As I mentioned in my last post, one of my goals this year is to start running. I have always wanted to be the person who runs for exercise but I have always felt that I couldn't do it. Well, I am throwing those thoughts aside and I am giving it my best shot.
I took my first 1-mile run yesterday and it was hard. I felt like I was going to die! My chest hurt, my legs felt like cement and my head was spinning. I had to take short, walking breaks between laps and I felt like I would not be able to finish. I wanted so bad to give up. "What's the point?", I thought myself. "No one will think any less of me if I don't run. There are plenty of people who don't run". I wondered, "why on earth am I putting myself through this?"
For me running is the ultimate physical challenge (aside from pregnancy and childbirth, of course). For me running is a total contradiction of all I have ever believed about my physical abilities. I have never seen myself as the athletic or physically-fit type. This self-perception has been the biggest hurdle in my journey to lose weight. Feeling physically inadequate has kept me from living a more active life for way too long!
So, with each step I ran yesterday, I had to confront some of my innermost insecurities. It was truly me against myself. Yes, the physical pain of running was difficult to push past. But the mental and emotional pain of letting go of a self-perception that I have held all of my life was almost unbearable!
I realize that the only way that I am going to reach my weight loss goal is if I tackle this issue from the inside out. I have to confront and clean out all of the mental and emotional baggage that has kept me at this physical place. I realize that my weight is in so many ways nothing more than a manifestation of the myths I have about my physical abilities.

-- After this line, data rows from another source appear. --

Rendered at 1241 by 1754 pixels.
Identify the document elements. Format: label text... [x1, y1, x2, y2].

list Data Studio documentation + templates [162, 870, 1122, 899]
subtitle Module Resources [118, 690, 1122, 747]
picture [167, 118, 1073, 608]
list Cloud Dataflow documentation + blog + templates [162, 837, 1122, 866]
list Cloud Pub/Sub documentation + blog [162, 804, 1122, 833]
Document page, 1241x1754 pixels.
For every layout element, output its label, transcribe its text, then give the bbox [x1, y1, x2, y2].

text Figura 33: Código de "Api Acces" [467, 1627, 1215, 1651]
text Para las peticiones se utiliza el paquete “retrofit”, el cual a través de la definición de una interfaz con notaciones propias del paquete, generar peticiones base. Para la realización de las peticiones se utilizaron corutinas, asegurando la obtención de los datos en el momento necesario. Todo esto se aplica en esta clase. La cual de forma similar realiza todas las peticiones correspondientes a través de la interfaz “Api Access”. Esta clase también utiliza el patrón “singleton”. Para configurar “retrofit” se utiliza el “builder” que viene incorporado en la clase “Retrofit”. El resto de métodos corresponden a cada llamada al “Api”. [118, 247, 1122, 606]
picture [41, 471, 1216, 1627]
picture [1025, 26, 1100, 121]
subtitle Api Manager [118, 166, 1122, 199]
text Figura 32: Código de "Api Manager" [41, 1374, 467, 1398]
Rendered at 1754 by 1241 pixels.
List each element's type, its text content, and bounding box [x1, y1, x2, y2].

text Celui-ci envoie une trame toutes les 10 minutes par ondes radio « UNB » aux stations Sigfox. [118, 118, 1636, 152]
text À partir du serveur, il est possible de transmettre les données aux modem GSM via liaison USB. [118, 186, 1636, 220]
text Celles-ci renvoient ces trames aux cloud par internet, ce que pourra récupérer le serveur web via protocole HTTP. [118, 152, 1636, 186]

So, I ran step by step until I completed a mile. When I was done, I cried. I literally sat on a bench and sobbed. My tears were about so much more than feeling physically drained. I was so overwhelmed by the fact that I actually completed the run. I had taken a major step in moving forward to a new way of seeing myself. I had conquered the unconquerable! This experience has major implications for me as I progress on my weigh. I still have a long race ahead but if I run it one step at a time, there is nothing that I won't be able to accomplish!
Special thanks to my dear friend Kaye for supporting me in this journey. I have been so inspired by her development and persistence as a runner.